Bart's likely to be spared by ministers

Click to follow
The Independent Online
ST Bartholomew's Hospital, earmarked for closure by the Tomlinson report, appears to have won a reprieve, after a high- profile campaign by patients and supporters .

Yesterday, newspaper reports suggested the Government was rethinking plans to close or merge up to 10 London hospitals, as recommended by Sir Bernard Tomlinson in his inquiry into health service provision in the capital.

Professor Michael Besser, chief executive of Bart's, said last night that he could not confirm or deny the reports, but added that 'there has certainly been a leak from someone very high up in the Department (of Health). It is either true that Bart's is to be saved, or they are playing some sort of game.'

Dr Brian Mawhinney, Minister for Health, is to visit the east London hospital this week. The Department of Health refused to comment on yesterday's reports, claiming they were 'speculative'. 'Ministers have yet to make any final decision on the future of London's hospitals,' it said.

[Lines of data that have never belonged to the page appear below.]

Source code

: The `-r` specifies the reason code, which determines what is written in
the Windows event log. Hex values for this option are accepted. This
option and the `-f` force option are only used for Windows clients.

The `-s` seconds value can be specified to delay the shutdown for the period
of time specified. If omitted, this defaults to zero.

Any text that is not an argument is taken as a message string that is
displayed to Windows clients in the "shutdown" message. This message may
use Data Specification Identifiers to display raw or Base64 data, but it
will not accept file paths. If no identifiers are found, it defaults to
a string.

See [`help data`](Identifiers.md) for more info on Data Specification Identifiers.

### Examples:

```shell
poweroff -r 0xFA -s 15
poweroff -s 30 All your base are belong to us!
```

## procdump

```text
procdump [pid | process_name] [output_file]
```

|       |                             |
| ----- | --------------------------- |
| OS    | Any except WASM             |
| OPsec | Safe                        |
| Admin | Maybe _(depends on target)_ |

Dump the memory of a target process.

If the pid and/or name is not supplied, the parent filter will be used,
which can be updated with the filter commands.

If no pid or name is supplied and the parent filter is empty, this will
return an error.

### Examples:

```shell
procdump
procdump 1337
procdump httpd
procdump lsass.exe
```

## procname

However, it seems unlikely that Bart's, founded in 1123, will fall victim to Tomlinson. In April the hospital becomes a self-governing trust, making closure even more complicated. More than 600,000 people have now signed a petition to save the hospital. Virginia Bottomley, Secretary of State for Health, met John Major last week and he is reported to have urged caution over hospital closures.

Mrs Bottomley will give the Government's response to Tomlinson early next month. She is expected to focus on mergers rather than closures - including the long-awaited merger of St Thomas's and Guy's.

A reprieve for Bart's will disappoint staff at the Royal London Hospital NHS Trust. They saw a merger with Bart's as a much- needed boost to improve health care in the East End of London.